_PROBLEM_
Below are entries; copy exactly the lines from the one with "wine bottle: none" through the one with "fruit bowl: none", both included, and leave out the rest.

_PROVIDED DATA_
Start of Block

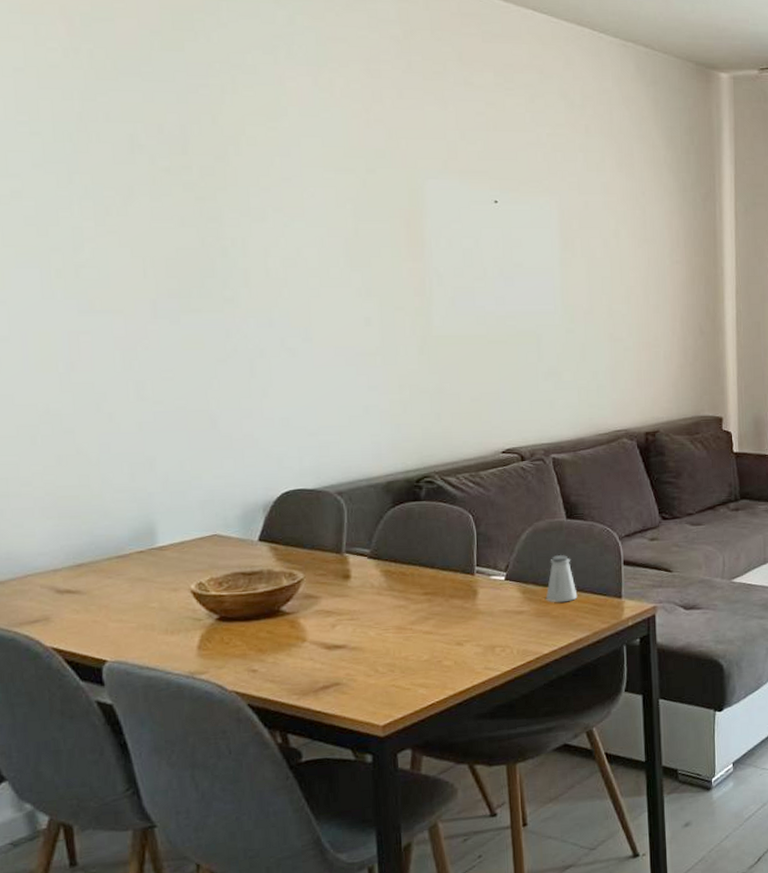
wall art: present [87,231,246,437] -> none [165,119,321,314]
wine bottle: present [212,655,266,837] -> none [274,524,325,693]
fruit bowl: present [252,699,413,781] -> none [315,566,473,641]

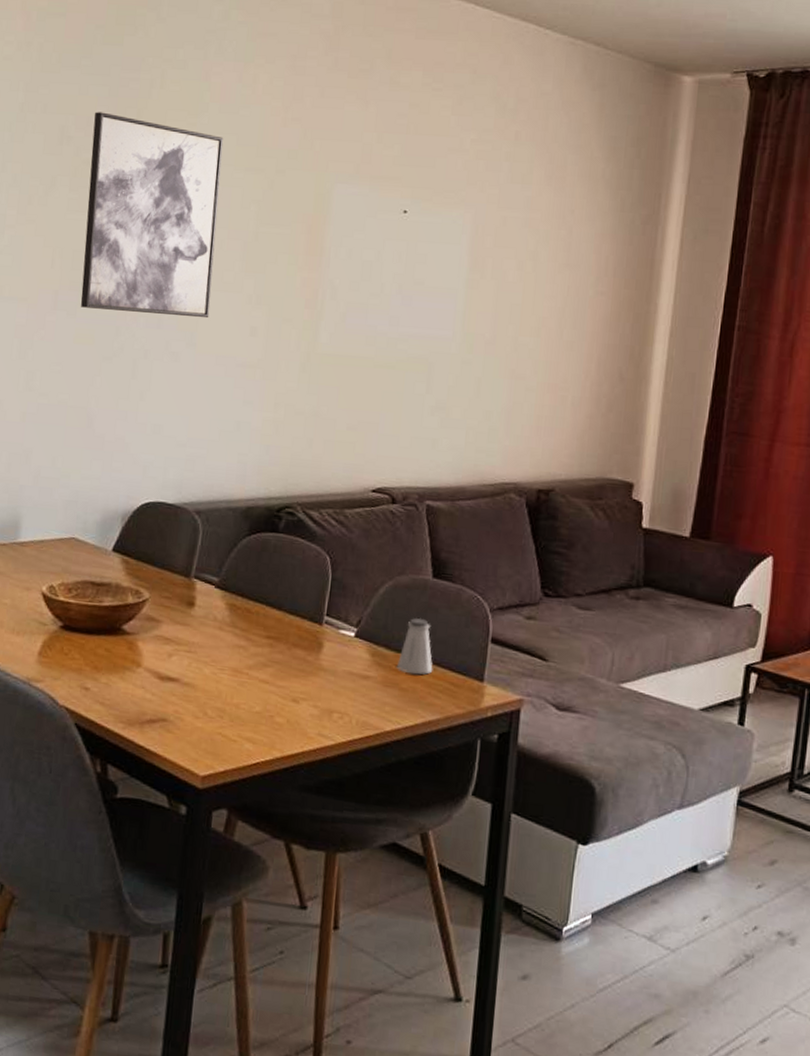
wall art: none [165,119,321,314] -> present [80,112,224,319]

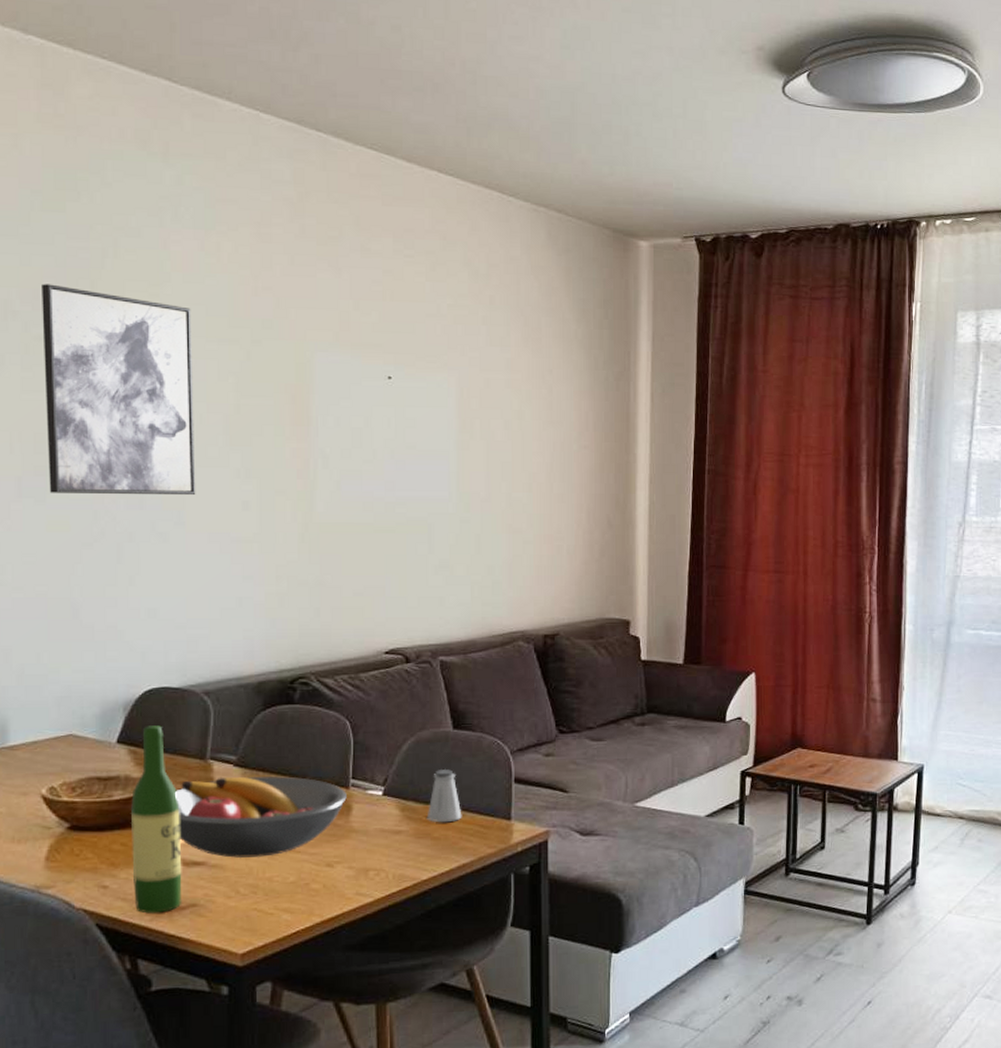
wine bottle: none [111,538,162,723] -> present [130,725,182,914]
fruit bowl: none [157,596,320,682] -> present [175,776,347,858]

End of Block
Start of Block

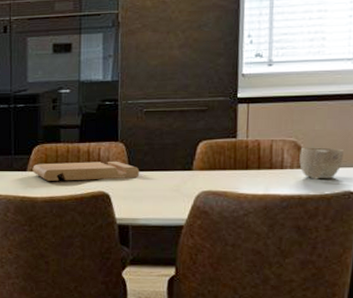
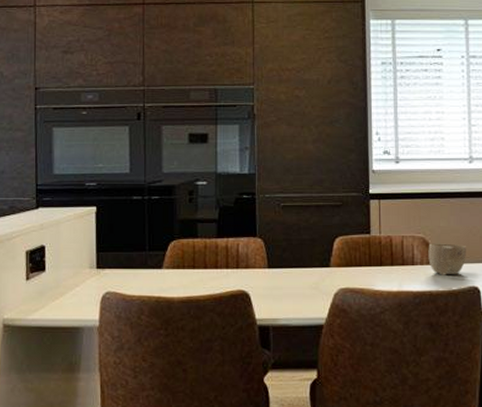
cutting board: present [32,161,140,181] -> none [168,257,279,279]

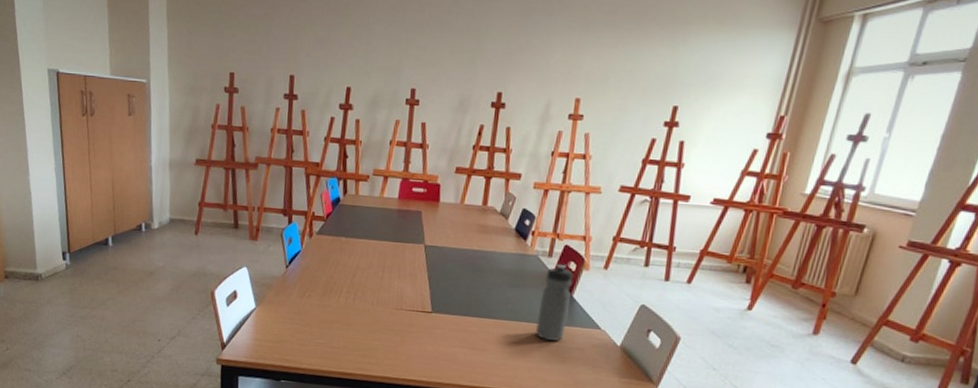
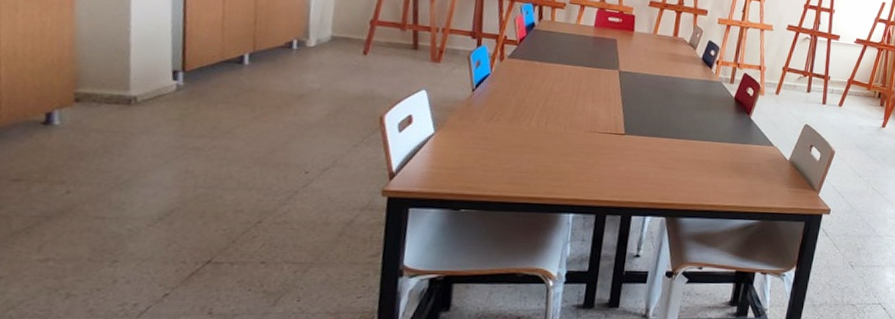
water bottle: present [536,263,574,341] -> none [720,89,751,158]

End of Block

_SOLUTION_
wine bottle: none [111,538,162,723] -> present [130,725,182,914]
fruit bowl: none [157,596,320,682] -> present [175,776,347,858]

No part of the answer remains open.